Dosen Fakultas Perikanan dan Ilmu Kelautan IPB, Dr. Sulistiono dalam makalah “Eko-Biologi Kepiting Bakau (Scylllaspp)” dan penjelasannya tentang kepiting yang disampaikan pada Rapat Komisi Fatwa MUI pada hari Sabtu, 4 Rabi’ul Akhir 1423 H/15 Juni 2002M, menyimpulkan bahwa di alam ini terdapat 4 (empat) jenis kepiting bakau yang sering dikonsumsi dan menjadi komoditas, yakni: Scylla Serrata, Scylla Tranquebarrica, Scylla Olivacea, dan Scylla Pararnarnosain. Keempat jenis kepiting bakau ini oleh masyarakat umum hanya disebut dengan “kepiting”.

Selanjutnya disimpulkan juga bahwa (1) Kepiting adalah jenis binatang air, dengan alasan: bernafas dengan insang, berhabitat di air dan tidak akan pernah mengeluarkan telor di darat, melainkan di air karena memerlukan oksigen dari air. (2) Kepiting (termasuk keempat jenis di atas) hanya ada yang : hidup di air tawar saja, hidup di air laut saja, dan hidup di air laut dan di air tawar.
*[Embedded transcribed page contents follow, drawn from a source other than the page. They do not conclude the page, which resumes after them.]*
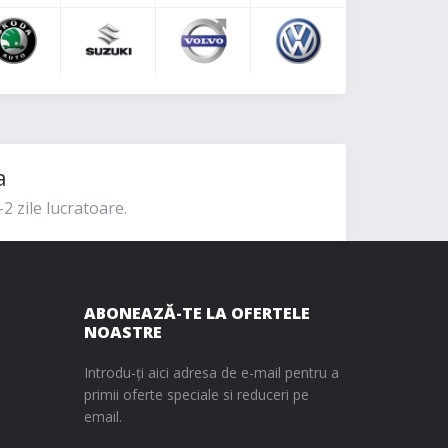
a
2 zile lucratoare.
ABONEAZĂ-TE LA OFERTELE
NOASTRE
Introdu-ți aici adresa de e-mail pentru a
primii oferte speciale si reduceri pe
email.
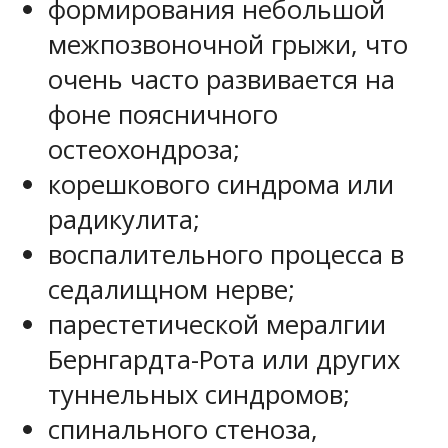
формирования небольшой
межпозвоночной грыжи, что
очень часто развивается на
фоне поясничного
остеохондроза;
корешкового синдрома или
радикулита;
воспалительного процесса в
седалищном нерве;
парестетической мералгии
Бернгардта-Рота или других
туннельных синдромов;
спинального стеноза,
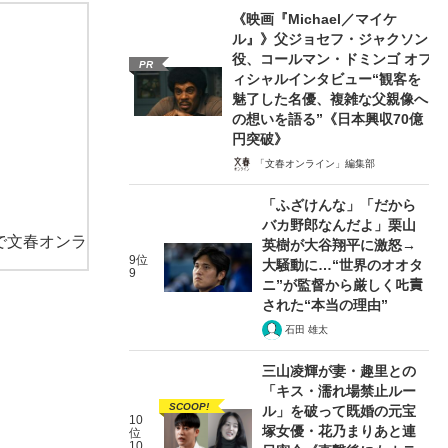
《映画『Michael／マイケ
ル』》父ジョセフ・ジャクソン
役、コールマン・ドミンゴ オフ
PR
ィシャルインタビュー“観客を
魅了した名優、複雑な父親像へ
の想いを語る”《日本興収70億
円突破》
「文春オンライン」編集部
「ふざけんな」「だから
バカ野郎なんだよ」栗山
で文春オンラ
英樹が大谷翔平に激怒→
9位
大騒動に…“世界のオオタ
9
ニ”が監督から厳しく𠮟責
された“本当の理由”
石田 雄太
三山凌輝が妻・趣里との
「キス・濡れ場禁止ルー
SCOOP!
ル」を破って既婚の元宝
10
塚女優・花乃まりあと連
位
10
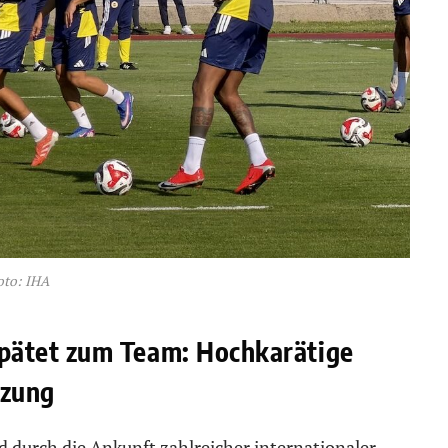
oto: IHA
ätet zum Team: Hochkarätige
tzung
d durch die Ankunft zahlreicher internationaler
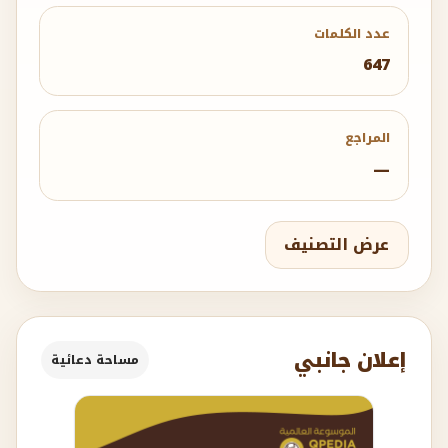
عدد الكلمات
647
المراجع
—
عرض التصنيف
إعلان جانبي
مساحة دعائية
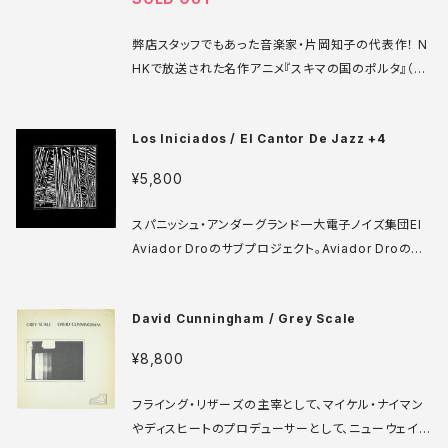
す。事の経緯が日本語で詳しく書かれたライナー付きで
す。 Island 東芝EMI ILS-80074 LP 日本盤 74年 m
弊店スタッフでもあった音楽家・片岡知子の代表作！ N
edia: VG++ sleeve: VG+ 日本語解説ライナー付
HKで放送された名作アニメ『スキマの国のポルタ』（原
き、オビなし ♪試聴：http://manuera.com/sonota/
作・絵：荒井良二）のオリジナル・サウンドトラック、DVD
audio_files/16180.mp3
-BOXセットオンリーで一度CD化されたのみだった音
Los Iniciados / El Cantor De Jazz +4
源をアナログレコードで復刻。これまで単品での発売は
なく、入手困難な状況が続いていた作品ですが、諸々の
¥5,800
権利関係処理を乗り越え、今回のレコード化はまさに
待望のリリース！最高傑作だよ〜 LI'L DAISY LP JAP
スパニッシュ・アンダーグランド一大電子ノイズ集団El
AN 2021 media: NEW sleeve: NEW
Aviador Droのサブプロジェクト。Aviador Droの誰
が参加しているかは不明。そこも含めてレジデンツの影
響が感じられる場面もあるが、パフォーマンスと共に再
David Cunningham / Grey Scale
生されるため、音楽自体は非常にアブストラクトです。
DRO D.R.O. 004 7' スペイン盤 82年 media: VG+
¥8,800
sleeve: VG 33回転7インチ ♪試聴：http://manue
ra.com/sonota/audio_files/15920.mp3
フライング・リザーズの主宰として、マイケル・ナイマン
やディスヒートのプロデューサーとして、ニューウェイヴ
Tidak ada yang hidup atau berhabitat di dua alam (laut dan darat).

Berdasarkan firman Allah Swt: “Dihalalkan bagimu binatang buruan laut dan makanan (yang berasal) dari laut sebagai makanan yang lezat bagimu, dan bagi orang-orang yang dalam perjalanan; dan diharamkan atasmu (menangkap) binatang buruan darat, selama kamu dalam ihram. dan bertakwalah kepada Allah yang kepada-Nyalah kamu akan dikumpulkan.” (QS. Al Maidah [05]: 96)

Dan hadits Rasulullah Saw: “Air laut itu menyucikan dan halal bangkainya.” (Menurut Imam Bukhari hadits ini Sahih, lihat Fiqh Sunnah karya Sayyid Sabiq, Bab Ath’imah)

Maka dapat disimpulkan bahwa kepiting adalah binatang yang halal dikonsumsi sepanjang tidak menimbulkan bahaya bagi kesehatan manusia.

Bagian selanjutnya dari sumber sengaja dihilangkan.